I believe that we can engage children and have them truly own and demonstrate their learning success by incorporating multimedia learning in the classroom. This belief was reinforced by a few projects that I worked on with a class of Grade One students who I had the pleasure of working with for the past six weeks.
Anytime a child believes he has an audience for his ‘performance’ he will be more engaged and concerned about his production and success. Tell a child that she will be in a movie or on a poster and her eyes will light up. Kids are natural performers. Even the reluctant, shy ones will smile and be excited when they see themselves on the screen or in print.
One of the first activities we did was to create a ‘number hunt’ where the kids had my camera and were in charge of walking around the school to find things that were found in groups of one, two, etc.. After the pictures were taken, I used Sliderocket to put together a presentation that we shared with our class, another class and with the parents and guardians by sending the URL home for them. I was also able to download it and print it so that after it was laminated it became a popular book for the children to read to themselves, reinforcing both counting and number words. Relating to their own environment and relevant objects was important. You can see our presentation HERE.
On Groundhog Day, we used Wallwisher to record the information that we had learned about groundhogs and the traditions around the day. The kids were thrilled to see their names being recorded on the screen and they again shared the URL with their families at home to re-read and share. We used Wallwisher again when doing a KWL session on nutrition, food, and reasons that we eat.
We made Photovisi presentations that we printed out to record our 100th day of school activities and our Valentine’s Day fun. The picture stories with their photos were great for retelling events, ordering events and sharing with our school community and children’s homes.
The most fun we had was producing our very short YouTube video showcasing the digraph /sh/. Going through the process of learning about the sound, watching similar project videos by Kathy Cassidy’s students, brainstorming words, preparing our ‘props’, and then the steps of actually producing our video was intriguing, interesting, and motivational. The video was put together using Movie Maker and uploaded to YouTube. The kids felt like superstars! The joy and pride on their faces while watching the finished product was proof that they were invested in it. They truly had tried their very best, knowing that they would have an audience beyond the immediate classmates and teacher. Sharing the product with their parents and guardians was an exciting event!
These kids were amazing writers, actors, directors and producers. They had not had experience with creating these kinds of multimedia presentations and they were eager to be a part of it. Their enthusiasm and pride was evident and they were completely engaged in learning to share what they knew. These projects were fun and engaging and these children were truly ‘stars.’ The knowledge that they could have an audience beyond their classroom was motivating for them. Their desire to show what they knew and teach others was a huge source of pride. They were superstars and I am very proud of them!

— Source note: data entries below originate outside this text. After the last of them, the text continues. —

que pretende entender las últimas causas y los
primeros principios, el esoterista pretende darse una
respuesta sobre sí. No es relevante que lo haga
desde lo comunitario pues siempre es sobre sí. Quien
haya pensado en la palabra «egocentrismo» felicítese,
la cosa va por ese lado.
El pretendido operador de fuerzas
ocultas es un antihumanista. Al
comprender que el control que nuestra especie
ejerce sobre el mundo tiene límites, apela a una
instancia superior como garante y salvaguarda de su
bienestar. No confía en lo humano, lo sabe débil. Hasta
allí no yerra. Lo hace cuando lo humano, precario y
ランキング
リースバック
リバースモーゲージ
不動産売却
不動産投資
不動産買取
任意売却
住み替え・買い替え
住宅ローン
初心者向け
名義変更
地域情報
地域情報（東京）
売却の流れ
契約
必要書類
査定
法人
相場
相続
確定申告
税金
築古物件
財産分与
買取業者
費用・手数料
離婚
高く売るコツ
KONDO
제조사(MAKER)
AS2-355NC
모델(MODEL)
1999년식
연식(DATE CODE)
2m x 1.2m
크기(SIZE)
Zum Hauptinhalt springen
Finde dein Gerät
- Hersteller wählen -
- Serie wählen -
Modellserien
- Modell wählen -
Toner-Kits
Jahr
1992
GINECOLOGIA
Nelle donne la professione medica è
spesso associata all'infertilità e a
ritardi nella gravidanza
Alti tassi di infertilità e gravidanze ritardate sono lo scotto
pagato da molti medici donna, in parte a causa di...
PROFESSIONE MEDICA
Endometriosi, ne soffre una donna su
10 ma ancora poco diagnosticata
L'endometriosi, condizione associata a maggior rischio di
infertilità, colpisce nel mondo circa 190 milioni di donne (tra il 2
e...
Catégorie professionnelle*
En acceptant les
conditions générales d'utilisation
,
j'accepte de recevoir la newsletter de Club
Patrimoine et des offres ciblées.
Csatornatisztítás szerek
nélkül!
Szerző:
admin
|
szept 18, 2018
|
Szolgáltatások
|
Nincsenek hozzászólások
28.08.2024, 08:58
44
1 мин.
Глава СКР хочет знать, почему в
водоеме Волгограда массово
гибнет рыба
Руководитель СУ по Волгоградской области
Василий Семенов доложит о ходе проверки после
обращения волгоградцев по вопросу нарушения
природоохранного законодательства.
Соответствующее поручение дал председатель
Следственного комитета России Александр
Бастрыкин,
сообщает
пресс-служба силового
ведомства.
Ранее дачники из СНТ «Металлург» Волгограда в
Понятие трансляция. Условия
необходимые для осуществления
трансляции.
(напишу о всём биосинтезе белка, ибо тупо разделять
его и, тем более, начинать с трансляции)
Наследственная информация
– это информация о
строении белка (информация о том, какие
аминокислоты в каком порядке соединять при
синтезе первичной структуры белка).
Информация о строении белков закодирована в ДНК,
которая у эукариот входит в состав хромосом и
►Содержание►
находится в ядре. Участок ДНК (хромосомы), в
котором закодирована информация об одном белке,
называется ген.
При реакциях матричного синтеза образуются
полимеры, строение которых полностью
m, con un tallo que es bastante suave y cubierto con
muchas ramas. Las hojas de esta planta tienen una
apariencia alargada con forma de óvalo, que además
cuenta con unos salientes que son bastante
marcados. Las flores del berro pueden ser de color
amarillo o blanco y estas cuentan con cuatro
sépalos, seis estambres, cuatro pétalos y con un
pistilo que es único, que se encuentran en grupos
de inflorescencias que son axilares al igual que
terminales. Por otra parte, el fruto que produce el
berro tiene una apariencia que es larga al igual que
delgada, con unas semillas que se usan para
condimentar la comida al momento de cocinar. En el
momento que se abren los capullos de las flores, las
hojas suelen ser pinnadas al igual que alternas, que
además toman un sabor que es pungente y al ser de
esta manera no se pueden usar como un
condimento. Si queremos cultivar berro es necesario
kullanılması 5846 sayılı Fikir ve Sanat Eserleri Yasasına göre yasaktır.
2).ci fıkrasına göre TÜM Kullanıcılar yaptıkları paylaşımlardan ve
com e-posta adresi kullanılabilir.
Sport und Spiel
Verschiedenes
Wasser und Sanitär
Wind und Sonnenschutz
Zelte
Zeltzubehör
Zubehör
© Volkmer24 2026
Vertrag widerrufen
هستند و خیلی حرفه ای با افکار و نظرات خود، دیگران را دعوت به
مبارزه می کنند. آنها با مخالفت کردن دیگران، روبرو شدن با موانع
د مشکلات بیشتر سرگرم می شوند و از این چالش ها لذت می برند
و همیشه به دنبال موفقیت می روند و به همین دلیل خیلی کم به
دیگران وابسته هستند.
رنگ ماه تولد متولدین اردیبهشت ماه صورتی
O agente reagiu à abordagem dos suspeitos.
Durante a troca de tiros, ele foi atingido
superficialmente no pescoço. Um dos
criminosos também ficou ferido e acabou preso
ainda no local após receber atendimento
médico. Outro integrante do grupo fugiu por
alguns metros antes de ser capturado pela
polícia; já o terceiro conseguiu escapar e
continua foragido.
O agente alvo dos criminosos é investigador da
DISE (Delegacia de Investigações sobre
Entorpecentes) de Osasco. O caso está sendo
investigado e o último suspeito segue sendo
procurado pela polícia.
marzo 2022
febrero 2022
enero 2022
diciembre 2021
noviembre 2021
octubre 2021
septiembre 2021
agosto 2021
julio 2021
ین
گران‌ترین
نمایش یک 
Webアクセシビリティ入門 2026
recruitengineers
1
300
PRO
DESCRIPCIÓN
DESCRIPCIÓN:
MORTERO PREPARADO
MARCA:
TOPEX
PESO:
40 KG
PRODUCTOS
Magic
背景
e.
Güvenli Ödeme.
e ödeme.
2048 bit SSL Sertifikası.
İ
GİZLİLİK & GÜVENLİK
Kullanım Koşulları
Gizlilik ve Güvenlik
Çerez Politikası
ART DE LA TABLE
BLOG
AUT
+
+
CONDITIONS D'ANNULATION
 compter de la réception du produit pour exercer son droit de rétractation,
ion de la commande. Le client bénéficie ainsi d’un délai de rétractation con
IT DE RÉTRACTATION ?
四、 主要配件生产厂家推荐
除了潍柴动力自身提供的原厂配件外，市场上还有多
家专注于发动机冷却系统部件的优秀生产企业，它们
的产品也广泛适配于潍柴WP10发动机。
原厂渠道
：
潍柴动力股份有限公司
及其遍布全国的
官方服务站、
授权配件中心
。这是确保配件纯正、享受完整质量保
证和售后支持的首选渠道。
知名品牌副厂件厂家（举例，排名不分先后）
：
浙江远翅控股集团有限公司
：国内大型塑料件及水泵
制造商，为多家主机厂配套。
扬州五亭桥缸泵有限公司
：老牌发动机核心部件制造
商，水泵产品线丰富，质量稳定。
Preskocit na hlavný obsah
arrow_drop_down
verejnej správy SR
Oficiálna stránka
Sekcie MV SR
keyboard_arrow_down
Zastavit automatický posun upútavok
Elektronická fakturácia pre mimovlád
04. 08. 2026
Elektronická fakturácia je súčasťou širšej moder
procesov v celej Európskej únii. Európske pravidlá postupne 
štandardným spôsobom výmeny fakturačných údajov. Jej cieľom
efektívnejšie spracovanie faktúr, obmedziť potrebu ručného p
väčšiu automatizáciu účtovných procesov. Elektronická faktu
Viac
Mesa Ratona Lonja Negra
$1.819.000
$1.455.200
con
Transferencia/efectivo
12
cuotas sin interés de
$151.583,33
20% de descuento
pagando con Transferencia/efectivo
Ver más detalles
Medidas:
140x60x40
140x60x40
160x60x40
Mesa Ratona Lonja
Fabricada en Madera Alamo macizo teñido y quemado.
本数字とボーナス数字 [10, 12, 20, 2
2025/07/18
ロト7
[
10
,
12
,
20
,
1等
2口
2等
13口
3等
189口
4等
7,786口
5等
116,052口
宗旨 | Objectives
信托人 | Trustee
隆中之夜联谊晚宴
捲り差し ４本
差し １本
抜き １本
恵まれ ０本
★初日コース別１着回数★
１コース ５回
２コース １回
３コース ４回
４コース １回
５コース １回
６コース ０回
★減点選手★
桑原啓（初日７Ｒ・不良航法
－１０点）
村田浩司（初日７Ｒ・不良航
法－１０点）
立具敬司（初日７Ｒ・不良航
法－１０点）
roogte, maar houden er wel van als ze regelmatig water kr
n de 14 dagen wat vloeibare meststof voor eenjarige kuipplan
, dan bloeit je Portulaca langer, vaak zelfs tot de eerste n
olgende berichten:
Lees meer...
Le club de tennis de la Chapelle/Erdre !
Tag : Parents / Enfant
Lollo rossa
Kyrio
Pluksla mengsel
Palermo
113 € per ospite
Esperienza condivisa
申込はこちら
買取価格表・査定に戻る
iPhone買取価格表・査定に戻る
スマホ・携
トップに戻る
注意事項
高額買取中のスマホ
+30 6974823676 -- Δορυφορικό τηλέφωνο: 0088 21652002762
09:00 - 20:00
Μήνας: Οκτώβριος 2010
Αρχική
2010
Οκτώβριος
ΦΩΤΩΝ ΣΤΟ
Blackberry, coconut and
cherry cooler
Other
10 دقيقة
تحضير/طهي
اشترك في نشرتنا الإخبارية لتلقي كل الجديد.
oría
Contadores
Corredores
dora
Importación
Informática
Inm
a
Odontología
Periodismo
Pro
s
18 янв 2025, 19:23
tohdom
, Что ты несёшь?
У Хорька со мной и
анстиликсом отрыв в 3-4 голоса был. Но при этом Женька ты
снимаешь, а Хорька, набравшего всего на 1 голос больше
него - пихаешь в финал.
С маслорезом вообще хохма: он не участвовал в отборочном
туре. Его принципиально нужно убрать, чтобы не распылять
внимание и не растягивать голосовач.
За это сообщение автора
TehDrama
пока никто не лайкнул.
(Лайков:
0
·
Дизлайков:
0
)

This particular school does not have many technological resources. In a Kindergarten to Grade Eight school with approximately 550 students they have 30 laptops for the whole school and one computer per classroom. There are 4 additional computers in the resource center and one interactive whiteboard housed in a Grade 8 classroom. These could be considered limitations but the amazing projects that we were able to create are proof that there are some wonderful tools that allow us to incorporate learning and technology for kids to create with.
The problem that I have seen isn’t a lack of tools but seems to be a lack of teacher engagement with these tools. Is it fear of the new tools or an unawareness of the tools? How do we get more teachers to see the benefits of their use and to take the risk to try them?